Siyasetçi Kurnazlığı...

02 Nisan 2015 Perşembe

31 Mart, uyguladığımız tak-vime göre yanlış da olsa kanlı şeriatçı ayaklanmanın simgesine dönüşmüştür.
Bu yılın 31 Mart’ı da iki yakıcı bir sevindirici olayla tarihteki yerini aldı.
Hem savcı Mehmet Selim Kiraz’ın terör şehidi oluşunda, hem de karanlığı ülke çapında somutlaştıran elektrik sisteminin çöküşünde ne yazık ki karşımıza ilk çıkan politikacı kurnazlığı oldu.
Savcıya yönelik saldırı, yargının üç ayağından biri olan avukatların, saraylara(!) girişlerini sınırlamanın gerekçesine dönüştürülmek isteniyor.
Ben yıllarca adliye muhabiri, ardından şüpheli ya da sanık, kimi zaman da bilirkişi ve dayanışmacı olarak yargı binalarına epeyce kez girip çıktım.
Hiçbirinde de evinden ya da başka bir adliyeden cüppesi ile gelen avukat görmedim.
Nedeni çok basit.

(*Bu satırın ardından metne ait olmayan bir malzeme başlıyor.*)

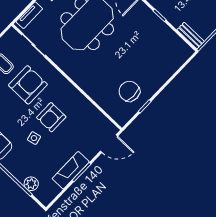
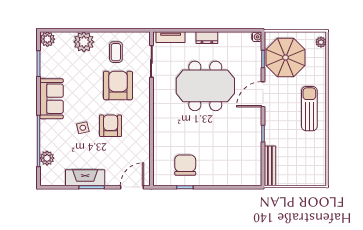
bench: (191, 36) -> (270, 166), width x1.36
armchair: (28, 85) -> (118, 85), turned -90
armchair: (51, 117) -> (111, 126), turned 90
door: (109, 144) -> (132, 187), swing flipped

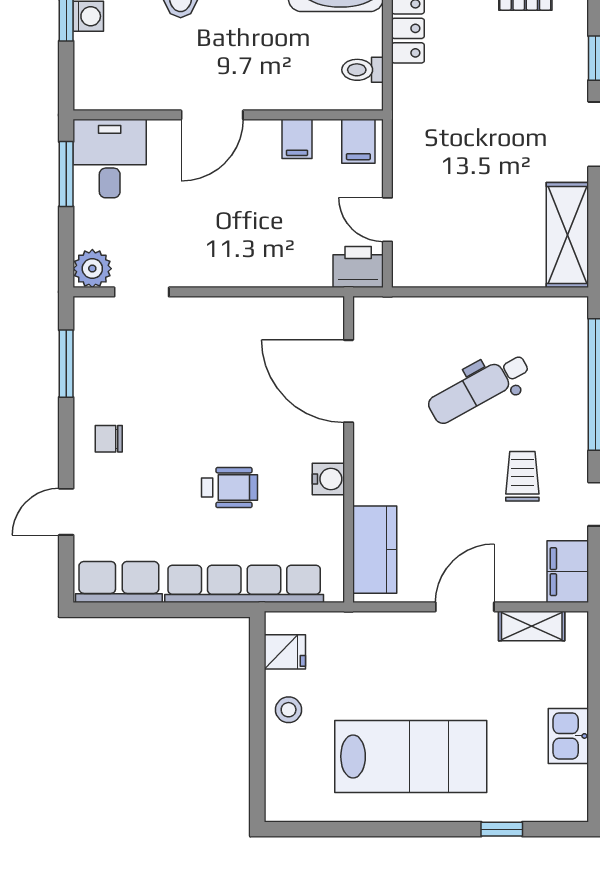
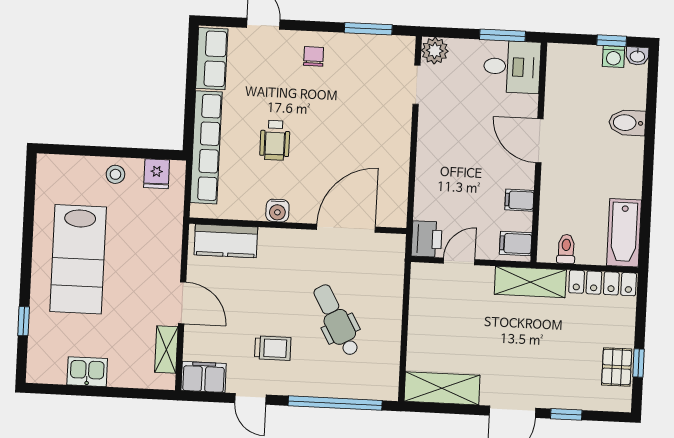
shelving: (412, 118) -> (530, 282), added

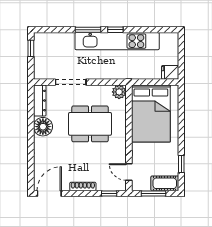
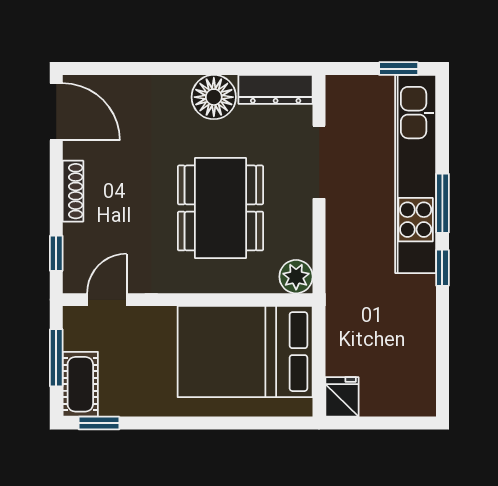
kitchen unit: (117, 41) -> (416, 174), moved
window: (181, 164) -> (99, 423), moved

Her yargı yerinde, o ilin barosunun bir cüppe vestiyeri olur. Avukat gelir, bir cüppe alıp giyer. Çıkarken de vestiyere iade eder.
O nedenle “Teröristler saraya cüppe ile girdi” iddiası bana pek tutarlı gelmedi.
Ortada hem güvenlik hem de istihbarat zafiyeti olduğu kesin gibi.
Bunlar, avukatları da, öteki yurttaşlar gibi hale yola koymanın gerekçesi yapmak, sorumluları kurtarma girişiminin yinelenmesinden başka bir şey olamaz.

***

Türkiye’nin İran’dan elektrik alan bir ili dışındaki yerleşim yerleri karanlığa gömülüverdi. Günlük hayat durdu, sanayi üretimi sıfırladı.
Yazıyı yazarken saat 14 dolaylarındaydı. Hâlâ elektriğin neden kesildiğini bilemiyorduk. Bizim bilmememizi bırakın, Enerji ve Tabii Kaynaklar Bakanı Taner Yıldız da bilmiyordu!
Olsa olsa yöntemi ile çeşitli seçenekler dile getiriliyordu.
İlginç rastlantı, Akkuyu nükleer santralı anlaşmasının onaylanması da kesim sürecinde gerçekleşmişti.
Elektrik üretim ve dağıtım kurumları alelacele özelleştirilmiş, yandaşların insafına bırakılmıştı.
Gerçek böyleydi ama bütün üretim aynı sistem içinde dağıtılıyordu.
Teknolojinin ve bilgisayar ağının bunca gelişmiş olmasına karşın “İnterkonnekte sistem” denilen dağıtım ağının izlenememesini nasıl açıklar ve savunurlar bilemiyorum.
Bakalım ne masallar dinleyeceğiz. Şaşırmayacağımız kesin. Çünkü en son Soma’da dinlemiştik...

***

Bunca acıya ve yaşamın sıkıntıya girmesine karşın, arada güzel ve sevindirici bir olay da yaşadık.
Balyoz Davası’nın 236 sanığı, davanın ilk kurgulandığı günden başlayarak belgelerin sahteliğini söylemiş ama yargıçlar ve savcılar kös dinlemişti.
Anayasa Mahkemesi’nin hak ihlali yapıldığı saptamasının ardından yeniden görülen dava dün sonuçlandı.
Kumpasla silahlı kuvvetlerden koparılan, terfi etme hakları ellerinden alınan ve yaklaşık 4.5 yıl hapis yatan sanıklar aklandılar.
Kayıpları, kumpası “düzenledi” diye ünlenen cemaate yükleme girişimi eksik kalır. “Ne istediler de vermedik” diyenler de unutulmamalıdır.